### REQUIRED TASK
Lay out the lines of every item below as one numbered list, omitting any blank lines.

====== PROVIDED ENTRIES ======

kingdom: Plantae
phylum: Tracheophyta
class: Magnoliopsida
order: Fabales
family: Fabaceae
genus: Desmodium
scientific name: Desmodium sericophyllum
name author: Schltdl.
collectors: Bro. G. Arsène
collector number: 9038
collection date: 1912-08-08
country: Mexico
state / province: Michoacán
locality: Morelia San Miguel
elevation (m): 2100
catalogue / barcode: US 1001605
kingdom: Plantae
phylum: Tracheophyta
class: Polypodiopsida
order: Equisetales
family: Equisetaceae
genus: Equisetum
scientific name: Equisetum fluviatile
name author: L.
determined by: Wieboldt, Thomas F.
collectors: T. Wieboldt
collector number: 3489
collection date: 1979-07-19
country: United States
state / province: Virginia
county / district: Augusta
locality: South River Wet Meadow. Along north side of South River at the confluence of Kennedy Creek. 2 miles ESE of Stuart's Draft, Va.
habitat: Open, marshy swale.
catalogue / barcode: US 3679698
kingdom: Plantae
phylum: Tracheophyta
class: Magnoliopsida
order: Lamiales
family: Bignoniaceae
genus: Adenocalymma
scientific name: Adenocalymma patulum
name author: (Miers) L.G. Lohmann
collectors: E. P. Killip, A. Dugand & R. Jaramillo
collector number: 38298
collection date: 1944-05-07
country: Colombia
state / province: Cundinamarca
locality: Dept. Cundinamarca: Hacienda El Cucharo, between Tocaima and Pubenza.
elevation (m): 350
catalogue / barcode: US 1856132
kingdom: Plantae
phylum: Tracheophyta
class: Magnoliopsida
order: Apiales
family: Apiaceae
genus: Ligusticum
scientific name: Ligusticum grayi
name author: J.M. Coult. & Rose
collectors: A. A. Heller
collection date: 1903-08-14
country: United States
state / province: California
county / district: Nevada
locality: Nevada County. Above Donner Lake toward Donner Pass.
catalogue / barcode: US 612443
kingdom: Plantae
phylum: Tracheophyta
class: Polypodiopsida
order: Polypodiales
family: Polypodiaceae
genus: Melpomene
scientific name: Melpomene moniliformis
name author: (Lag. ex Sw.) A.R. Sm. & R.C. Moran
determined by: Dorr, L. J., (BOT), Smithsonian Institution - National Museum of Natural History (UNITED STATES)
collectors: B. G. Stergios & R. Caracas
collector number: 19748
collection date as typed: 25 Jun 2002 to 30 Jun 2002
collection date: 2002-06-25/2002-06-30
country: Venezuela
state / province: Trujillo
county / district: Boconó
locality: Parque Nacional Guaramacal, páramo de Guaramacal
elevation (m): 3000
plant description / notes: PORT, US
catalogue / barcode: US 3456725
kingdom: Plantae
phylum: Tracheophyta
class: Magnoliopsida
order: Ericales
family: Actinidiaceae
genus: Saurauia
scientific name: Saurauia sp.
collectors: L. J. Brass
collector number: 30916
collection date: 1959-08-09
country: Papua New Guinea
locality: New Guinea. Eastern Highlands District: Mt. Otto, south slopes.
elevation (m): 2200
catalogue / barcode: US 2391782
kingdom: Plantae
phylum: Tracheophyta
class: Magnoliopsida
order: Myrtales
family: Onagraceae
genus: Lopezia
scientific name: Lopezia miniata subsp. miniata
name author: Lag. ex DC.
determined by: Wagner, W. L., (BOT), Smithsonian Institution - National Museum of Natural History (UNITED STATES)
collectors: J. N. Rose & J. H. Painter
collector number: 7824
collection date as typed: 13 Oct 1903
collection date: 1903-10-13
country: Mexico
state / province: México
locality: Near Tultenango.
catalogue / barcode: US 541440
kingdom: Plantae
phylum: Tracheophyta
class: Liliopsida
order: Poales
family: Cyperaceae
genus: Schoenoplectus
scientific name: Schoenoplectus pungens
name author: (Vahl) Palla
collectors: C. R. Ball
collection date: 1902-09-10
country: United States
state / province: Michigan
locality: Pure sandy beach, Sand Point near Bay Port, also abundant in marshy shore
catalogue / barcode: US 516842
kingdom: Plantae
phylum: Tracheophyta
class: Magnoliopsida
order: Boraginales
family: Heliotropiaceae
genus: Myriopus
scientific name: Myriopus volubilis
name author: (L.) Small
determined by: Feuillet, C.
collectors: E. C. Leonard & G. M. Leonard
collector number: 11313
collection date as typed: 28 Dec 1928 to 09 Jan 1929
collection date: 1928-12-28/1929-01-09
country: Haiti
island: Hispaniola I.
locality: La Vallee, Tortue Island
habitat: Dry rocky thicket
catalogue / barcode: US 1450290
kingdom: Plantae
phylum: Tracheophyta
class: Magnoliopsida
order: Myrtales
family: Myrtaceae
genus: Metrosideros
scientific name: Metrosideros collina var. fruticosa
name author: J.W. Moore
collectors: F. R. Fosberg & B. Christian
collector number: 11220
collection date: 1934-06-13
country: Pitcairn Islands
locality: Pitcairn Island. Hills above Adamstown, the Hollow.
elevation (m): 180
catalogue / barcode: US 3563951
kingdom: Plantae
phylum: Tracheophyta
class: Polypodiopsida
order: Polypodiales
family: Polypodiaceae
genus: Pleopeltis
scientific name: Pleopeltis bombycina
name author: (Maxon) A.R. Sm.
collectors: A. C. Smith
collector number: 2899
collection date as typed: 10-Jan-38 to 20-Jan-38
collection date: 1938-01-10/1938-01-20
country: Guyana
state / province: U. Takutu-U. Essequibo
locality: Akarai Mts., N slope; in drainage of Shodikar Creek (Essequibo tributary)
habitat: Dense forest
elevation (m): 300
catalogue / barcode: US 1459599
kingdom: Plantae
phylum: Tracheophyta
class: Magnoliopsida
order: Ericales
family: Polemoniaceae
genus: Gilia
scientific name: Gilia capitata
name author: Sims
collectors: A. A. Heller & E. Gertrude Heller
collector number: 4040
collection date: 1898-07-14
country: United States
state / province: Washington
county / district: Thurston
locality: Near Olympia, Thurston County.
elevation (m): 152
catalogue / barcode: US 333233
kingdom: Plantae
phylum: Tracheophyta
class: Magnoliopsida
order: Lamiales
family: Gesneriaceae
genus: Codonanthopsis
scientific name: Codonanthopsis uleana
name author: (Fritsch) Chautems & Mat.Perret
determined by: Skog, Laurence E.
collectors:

======

### FULL RESPONSE
1. kingdom: Plantae
2. phylum: Tracheophyta
3. class: Magnoliopsida
4. order: Fabales
5. family: Fabaceae
6. genus: Desmodium
7. scientific name: Desmodium sericophyllum
8. name author: Schltdl.
9. collectors: Bro. G. Arsène
10. collector number: 9038
11. collection date: 1912-08-08
12. country: Mexico
13. state / province: Michoacán
14. locality: Morelia San Miguel
15. elevation (m): 2100
16. catalogue / barcode: US 1001605
17. kingdom: Plantae
18. phylum: Tracheophyta
19. class: Polypodiopsida
20. order: Equisetales
21. family: Equisetaceae
22. genus: Equisetum
23. scientific name: Equisetum fluviatile
24. name author: L.
25. determined by: Wieboldt, Thomas F.
26. collectors: T. Wieboldt
27. collector number: 3489
28. collection date: 1979-07-19
29. country: United States
30. state / province: Virginia
31. county / district: Augusta
32. locality: South River Wet Meadow. Along north side of South River at the confluence of Kennedy Creek. 2 miles ESE of Stuart's Draft, Va.
33. habitat: Open, marshy swale.
34. catalogue / barcode: US 3679698
35. kingdom: Plantae
36. phylum: Tracheophyta
37. class: Magnoliopsida
38. order: Lamiales
39. family: Bignoniaceae
40. genus: Adenocalymma
41. scientific name: Adenocalymma patulum
42. name author: (Miers) L.G. Lohmann
43. collectors: E. P. Killip, A. Dugand & R. Jaramillo
44. collector number: 38298
45. collection date: 1944-05-07
46. country: Colombia
47. state / province: Cundinamarca
48. locality: Dept. Cundinamarca: Hacienda El Cucharo, between Tocaima and Pubenza.
49. elevation (m): 350
50. catalogue / barcode: US 1856132
51. kingdom: Plantae
52. phylum: Tracheophyta
53. class: Magnoliopsida
54. order: Apiales
55. family: Apiaceae
56. genus: Ligusticum
57. scientific name: Ligusticum grayi
58. name author: J.M. Coult. & Rose
59. collectors: A. A. Heller
60. collection date: 1903-08-14
61. country: United States
62. state / province: California
63. county / district: Nevada
64. locality: Nevada County. Above Donner Lake toward Donner Pass.
65. catalogue / barcode: US 612443
66. kingdom: Plantae
67. phylum: Tracheophyta
68. class: Polypodiopsida
69. order: Polypodiales
70. family: Polypodiaceae
71. genus: Melpomene
72. scientific name: Melpomene moniliformis
73. name author: (Lag. ex Sw.) A.R. Sm. & R.C. Moran
74. determined by: Dorr, L. J., (BOT), Smithsonian Institution - National Museum of Natural History (UNITED STATES)
75. collectors: B. G. Stergios & R. Caracas
76. collector number: 19748
77. collection date as typed: 25 Jun 2002 to 30 Jun 2002
78. collection date: 2002-06-25/2002-06-30
79. country: Venezuela
80. state / province: Trujillo
81. county / district: Boconó
82. locality: Parque Nacional Guaramacal, páramo de Guaramacal
83. elevation (m): 3000
84. plant description / notes: PORT, US
85. catalogue / barcode: US 3456725
86. kingdom: Plantae
87. phylum: Tracheophyta
88. class: Magnoliopsida
89. order: Ericales
90. family: Actinidiaceae
91. genus: Saurauia
92. scientific name: Saurauia sp.
93. collectors: L. J. Brass
94. collector number: 30916
95. collection date: 1959-08-09
96. country: Papua New Guinea
97. locality: New Guinea. Eastern Highlands District: Mt. Otto, south slopes.
98. elevation (m): 2200
99. catalogue / barcode: US 2391782
100. kingdom: Plantae
101. phylum: Tracheophyta
102. class: Magnoliopsida
103. order: Myrtales
104. family: Onagraceae
105. genus: Lopezia
106. scientific name: Lopezia miniata subsp. miniata
107. name author: Lag. ex DC.
108. determined by: Wagner, W. L., (BOT), Smithsonian Institution - National Museum of Natural History (UNITED STATES)
109. collectors: J. N. Rose & J. H. Painter
110. collector number: 7824
111. collection date as typed: 13 Oct 1903
112. collection date: 1903-10-13
113. country: Mexico
114. state / province: México
115. locality: Near Tultenango.
116. catalogue / barcode: US 541440
117. kingdom: Plantae
118. phylum: Tracheophyta
119. class: Liliopsida
120. order: Poales
121. family: Cyperaceae
122. genus: Schoenoplectus
123. scientific name: Schoenoplectus pungens
124. name author: (Vahl) Palla
125. collectors: C. R. Ball
126. collection date: 1902-09-10
127. country: United States
128. state / province: Michigan
129. locality: Pure sandy beach, Sand Point near Bay Port, also abundant in marshy shore
130. catalogue / barcode: US 516842
131. kingdom: Plantae
132. phylum: Tracheophyta
133. class: Magnoliopsida
134. order: Boraginales
135. family: Heliotropiaceae
136. genus: Myriopus
137. scientific name: Myriopus volubilis
138. name author: (L.) Small
139. determined by: Feuillet, C.
140. collectors: E. C. Leonard & G. M. Leonard
141. collector number: 11313
142. collection date as typed: 28 Dec 1928 to 09 Jan 1929
143. collection date: 1928-12-28/1929-01-09
144. country: Haiti
145. island: Hispaniola I.
146. locality: La Vallee, Tortue Island
147. habitat: Dry rocky thicket
148. catalogue / barcode: US 1450290
149. kingdom: Plantae
150. phylum: Tracheophyta
151. class: Magnoliopsida
152. order: Myrtales
153. family: Myrtaceae
154. genus: Metrosideros
155. scientific name: Metrosideros collina var. fruticosa
156. name author: J.W. Moore
157. collectors: F. R. Fosberg & B. Christian
158. collector number: 11220
159. collection date: 1934-06-13
160. country: Pitcairn Islands
161. locality: Pitcairn Island. Hills above Adamstown, the Hollow.
162. elevation (m): 180
163. catalogue / barcode: US 3563951
164. kingdom: Plantae
165. phylum: Tracheophyta
166. class: Polypodiopsida
167. order: Polypodiales
168. family: Polypodiaceae
169. genus: Pleopeltis
170. scientific name: Pleopeltis bombycina
171. name author: (Maxon) A.R. Sm.
172. collectors: A. C. Smith
173. collector number: 2899
174. collection date as typed: 10-Jan-38 to 20-Jan-38
175. collection date: 1938-01-10/1938-01-20
176. country: Guyana
177. state / province: U. Takutu-U. Essequibo
178. locality: Akarai Mts., N slope; in drainage of Shodikar Creek (Essequibo tributary)
179. habitat: Dense forest
180. elevation (m): 300
181. catalogue / barcode: US 1459599
182. kingdom: Plantae
183. phylum: Tracheophyta
184. class: Magnoliopsida
185. order: Ericales
186. family: Polemoniaceae
187. genus: Gilia
188. scientific name: Gilia capitata
189. name author: Sims
190. collectors: A. A. Heller & E. Gertrude Heller
191. collector number: 4040
192. collection date: 1898-07-14
193. country: United States
194. state / province: Washington
195. county / district: Thurston
196. locality: Near Olympia, Thurston County.
197. elevation (m): 152
198. catalogue / barcode: US 333233
199. kingdom: Plantae
200. phylum: Tracheophyta
201. class: Magnoliopsida
202. order: Lamiales
203. family: Gesneriaceae
204. genus: Codonanthopsis
205. scientific name: Codonanthopsis uleana
206. name author: (Fritsch) Chautems & Mat.Perret
207. determined by: Skog, Laurence E.
208. collectors:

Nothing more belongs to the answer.